_Source extract_
Porter and co. "suture Ogden's wounds" clearly points that out.
They seem to have all ready come to the conclusion that the Jackass Center is a total success, I quote," the high adventure Salomon Center is always crowded". Then they go on to claim that lying little matty was simply supporting Peterson's plan, forgetting totally how Peterson disappeared and it became the 100% lying little matty dog and pony show.
They also claim that almost all the folks of Ogden support Peterson's Malan's Basin plans for building a resort on his own dime. I for one don't cotton to that one, Ive seen enough of what he wants to do that I can conclude it would do no good for Ogden, and cost us a fortune, it can't be done without annexation. It also needs to be pointed out again I guess for all idiots,(editors included) that it can't be done without a road, which was part of the initial plan anyway, just disguised as a groomed ski trail.
They do mildly chastize potato nose, short deck and the amen chorus, something I concur with, though more than mildly.
Then they go on to defend lying little matty by claiming that all his detractors made nothing but unsubstantiated claims of conflicks of interest and corruption. Well, I guess if they didn't print them, they won't acknowlege them. But they have printed many of them, Bootjack and the whole series of e-mails produced from Dan's GRAMA.
So, in conclussion Porter calls for us to drop it, bury the hatchet and allow the healing to begin. We've lost, in his estimation, so forgive and forget. The irony to me is, as Porter takes this position that since we lost, give it up, his lying little matty endorsing comrade Doug Gibson has a column still advocating school vouchers.

Anonymous said...

Rudi:

Couple of points on your editorial concerning the SE's editorial:

1. I hereby propose we all take up a collection to pay the tuition so the SE Editorial Board can take a course or two in political science at Weber State University. And maybe an American History course or two as well. So they won't feel too uncomfortable, I will work to get them permission to wear their tin foil hats with the little propellers on top so the aliens or the federal government can't read their thoughts while attending. But any group that could say the following of the long struggle to stop the Mayor from selling off the golf course to fund his gondola/gondola obsession is badly in need of education. Here's the sentence: "All the animosity and name-calling was for nothing, it turns out."

Really? Does the board read its own paper? Did it not notice Mr. Peterson, via his attorney, submitted significant changes to Ogden's zoning ordinances to accommodate his resort-on-the-golf-course plans, which changes the Administration actively supported? Which changes where stopped or significant changed [for the better] only by concerted opposition by many citizens, speaking out and organizing and lobbying the planning commission and council --- and by the way keeping the SE informed, or trying to, about what was happening? Did it even occur to the tin-foil-and-propeller-cap SE editorial board that the reason, or at least a reason no plan was ever produced was because of the grass roots opposition to the plan that organized to stop what the Mayor assured us was coming [a plan] within a few weeks? Over two years? "All for nothing it turns out?" Jaysus, these guys are running the paper? And setting its policy? They seem not to have a clue how American politics, particular urban and municipal politics, works. Do they read their own paper? Not so much, it seems.

2. Now, that said, you're a little off when you say the SE editorial advocates simply that "we should now all kiss and make up." Not really. It's advice was much more pointed than that, and aimed primarily at the Mayor:

"Given the close vote, though, we believe it's also an opportunity for Godfrey to do some fence-mending with his critics. The mayor should view this near-political-death experience as motivation to work more closely with the city council over the next four years."

_Requirement A_
List every capitalized personal name that the commentary on the Standard-Examiner editorial uses for a person.
_Requirement B_
Carry on the commentary about the Standard-Examiner editorial, starting after its last sentence.

_Information supplied_
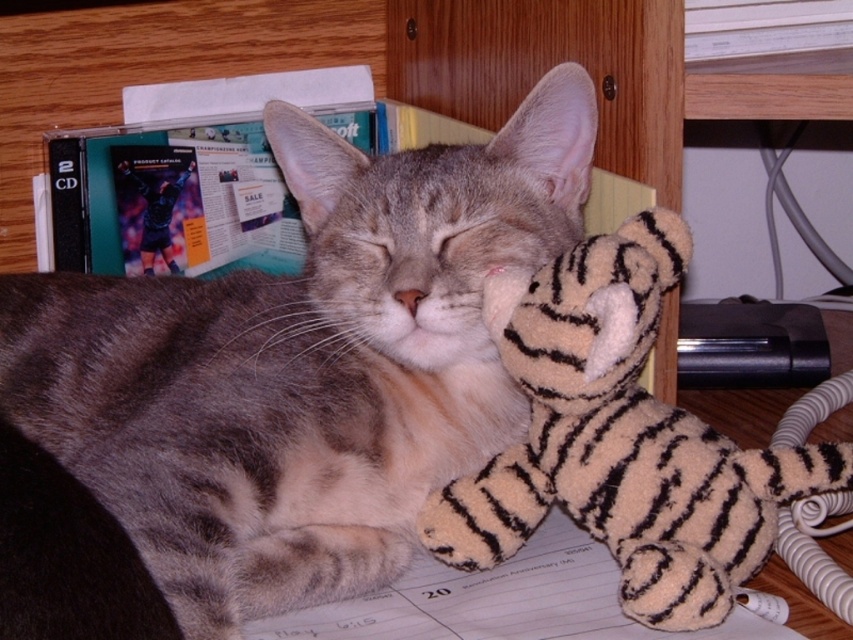
You are a veterinarian examining an image of a cat and a toy. In the image, the gray striped fur cat at center and the fuzzy beige tiger at center are shown. Which object is physically covering the other?

The gray striped fur cat at center is positioned over the fuzzy beige tiger at center, meaning the cat is physically covering the toy.

You are a pet owner who wants to place a new small water bowl between the gray striped fur cat at center and the fuzzy beige tiger at center. The bowl has a diameter of 6 inches. Will there be enough space between them to fit the bowl?

The gray striped fur cat at center and the fuzzy beige tiger at center are 7.93 inches apart. Since the bowl requires 6 inches of space, there is enough room to place it between them.

Based on the coordinates provided, which object is located at point (279, 385) in the image?

The gray striped fur cat at center is located at point (279, 385) in the image.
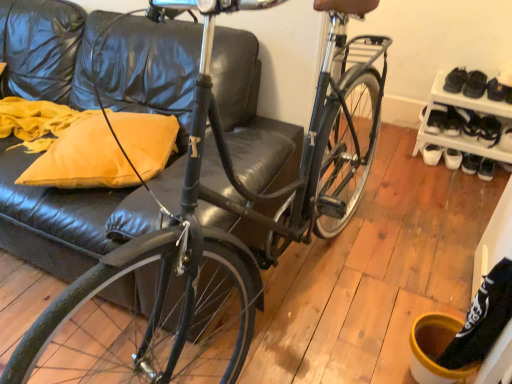
Question: From the image's perspective, is black leather shoe at right, the 2th shoe in the right-to-left sequence, below white plastic shoe rack at lower right?

Choices:
 (A) yes
 (B) no

Answer: (B)

Question: Is black leather shoe at right, the 1th shoe positioned from the left, shorter than white plastic shoe rack at lower right?

Choices:
 (A) no
 (B) yes

Answer: (B)

Question: Would you say white plastic shoe rack at lower right is part of black leather shoe at right, the 2th shoe in the right-to-left sequence,'s contents?

Choices:
 (A) yes
 (B) no

Answer: (B)

Question: Does black leather shoe at right, the 2th shoe in the right-to-left sequence, come in front of white plastic shoe rack at lower right?

Choices:
 (A) yes
 (B) no

Answer: (B)

Question: Is white plastic shoe rack at lower right at the back of black leather shoe at right, the 2th shoe in the right-to-left sequence?

Choices:
 (A) yes
 (B) no

Answer: (A)

Question: From a real-world perspective, is black leather shoe at right, the 1th shoe positioned from the left, under white plastic shoe rack at lower right?

Choices:
 (A) yes
 (B) no

Answer: (A)

Question: From the image's perspective, is black leather shoe at right, the second shoe when ordered from left to right, located beneath yellow fabric pillow at left?

Choices:
 (A) yes
 (B) no

Answer: (B)

Question: Is black leather shoe at right, acting as the 1th shoe starting from the right, taller than yellow fabric pillow at left?

Choices:
 (A) yes
 (B) no

Answer: (A)

Question: Is black leather shoe at right, acting as the 1th shoe starting from the right, positioned before yellow fabric pillow at left?

Choices:
 (A) yes
 (B) no

Answer: (B)

Question: Does black leather shoe at right, acting as the 1th shoe starting from the right, lie behind yellow fabric pillow at left?

Choices:
 (A) yes
 (B) no

Answer: (A)

Question: Is black leather shoe at right, acting as the 1th shoe starting from the right, wider than yellow fabric pillow at left?

Choices:
 (A) no
 (B) yes

Answer: (A)

Question: Is black leather shoe at right, the second shoe when ordered from left to right, to the right of yellow fabric pillow at left from the viewer's perspective?

Choices:
 (A) no
 (B) yes

Answer: (B)

Question: Does white plastic shoe rack at lower right have a lesser height compared to black leather shoe at right, the 1th shoe positioned from the left?

Choices:
 (A) no
 (B) yes

Answer: (A)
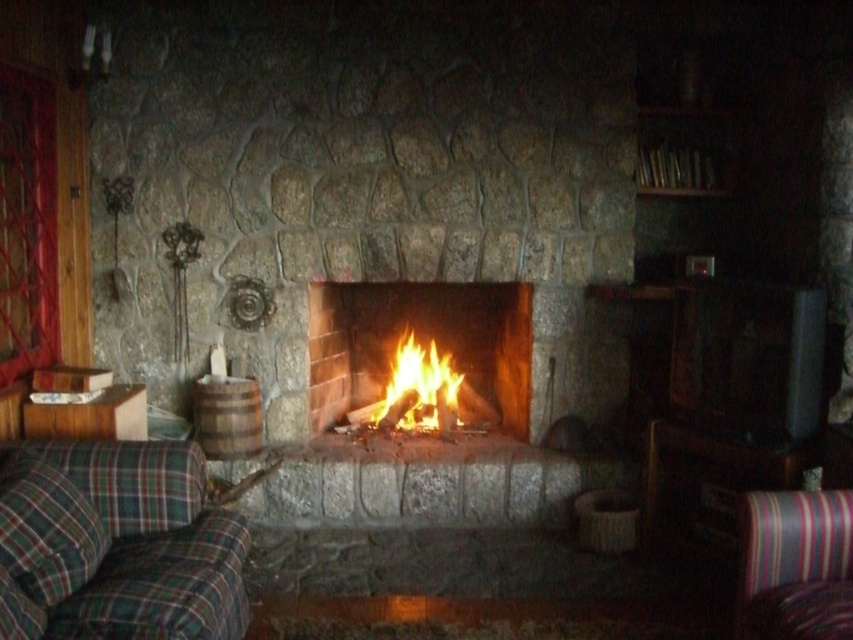
Which is in front, point (90, 493) or point (428, 426)?

Point (90, 493) is in front.

Who is shorter, green plaid fabric couch at lower left or flaming wood at center?

Standing shorter between the two is flaming wood at center.

Is point (129, 529) positioned before point (456, 378)?

Yes, point (129, 529) is closer to viewer.

Identify the location of green plaid fabric couch at lower left. (115, 545).

Is green plaid fabric couch at lower left closer to camera compared to striped fabric armchair at lower right?

Yes.

Does point (172, 451) come behind point (798, 577)?

Yes, it is behind point (798, 577).

Is point (61, 522) behind point (815, 612)?

That is True.

Locate an element on the screen. The image size is (853, 640). green plaid fabric couch at lower left is located at coordinates (115, 545).

Is point (0, 580) farther from viewer compared to point (469, 342)?

No, it is in front of (469, 342).

Consider the image. Is green plaid fabric couch at lower left further to camera compared to orange flame fire at center?

No, it is not.

Is point (238, 568) in front of point (466, 396)?

That is True.

The width and height of the screenshot is (853, 640). What are the coordinates of `green plaid fabric couch at lower left` in the screenshot? It's located at (115, 545).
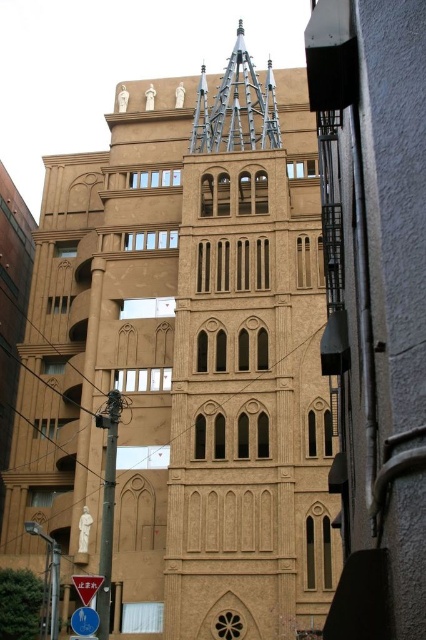
Looking at this image, is blue glossy sign at lower left positioned before white plastic sign at lower left?

Yes, it is.

Measure the distance between point (78, 632) and camera.

Point (78, 632) and camera are 38.85 meters apart from each other.

Where is `blue glossy sign at lower left`? The height and width of the screenshot is (640, 426). blue glossy sign at lower left is located at coordinates (85, 621).

Does shiny silver spire at center lie behind blue glossy sign at lower left?

Yes, shiny silver spire at center is behind blue glossy sign at lower left.

Who is shorter, shiny silver spire at center or blue glossy sign at lower left?

blue glossy sign at lower left

Who is more distant from viewer, (218, 148) or (81, 632)?

The point (218, 148) is more distant.

Where is `shiny silver spire at center`? shiny silver spire at center is located at coordinates (236, 108).

From the picture: Can you confirm if shiny silver spire at center is thinner than white plastic sign at lower left?

Incorrect, shiny silver spire at center's width is not less than white plastic sign at lower left's.

Between point (247, 100) and point (78, 595), which one is positioned behind?

Point (247, 100)

You are a GUI agent. You are given a task and a screenshot of the screen. Output one action in this format:
    pyautogui.click(x=<x>, y=<y>)
    Task: Click on the shiny silver spire at center
    
    Given the screenshot: What is the action you would take?
    pyautogui.click(x=236, y=108)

_Output A_
Porter, Peterson, Dan, Doug Gibson, Rudi, Godfrey

_Output B_
Yes, it goes on to urge cooperation on the Council as well --- extending its "he said/she said" reporting style to the editorial columns as well. But the Mayor does seem to be the main focus of its advice on this matter. And it's good advice. It's not "kiss and make up," but advice to the Mayor to recognize that he has not won a mandate, that his policies have split the city down the middle and resulted in a great deal of acrimony [involving both of the resulting sides]in the city and that... if he is smart... he will take the opportunity provided by his narrow re-election to begin mending fences, to establish a new an more cooperative relationship with the Council and with those citizens who opposed his re-election. It is very good advice.

Whether the Mayor is in fact capable of learning, or will take his thin reelection as license to continue his bull-in-the-china-shop" and "L'etat, c'est moi!" approach to city governance remains to be seen. The signs are not good. Yesterday, in his first post-victory interview, he indicated he intended to change nothing about the way he runs the city. And today's astonishing claim that he=is "hard decision" to enforce city codes is what explains the narrowness of his victory suggests, sadly, that he may in fact have learned nothing. We shall see.

But the SE's editorial did not advise anything as sappy and simple minded as "kiss and make up" on the mayor. Or the city.

Anonymous said...

Standard-Examiner editorial board please take note:

IT'S THE INTEGRITY, STUPID!

I'm sorry to be so blunt, and I don't actually believe that you guys (are there any gals?) are stupid. But you really are missing the point.

Yeah, Godfrey has proposed some controversial projects. Yeah, Godfrey underestimated the opposition to his proposed sale of public park lands. But our political system is set up to deal with these kinds of disagreements, and there's no reason they have to engender such bitterness toward the government and toward our neighbors.

The real problem with Mayor Godfrey is integrity. He operates through secrecy, deception, personal attacks, and outright threats. The examples go on and on, from the secret gondola study to the sale of the Bloom's property to the accusations against Jesse Garcia to the phone call to Kent Jorgenson's boss.

It's heartening that 48.6% of the voters care enough about integrity to vote against a two-term incumbent mayor during good economic times. It's also clear that many of those who did vote for Godfrey held their noses at the time, rationalizing that in this case, the end justifies the means. Godfrey's lack of integrity is no secret in this town. What I don't understand is how the S-E editors can continue to keep their heads in the sand.

OgdenLover said...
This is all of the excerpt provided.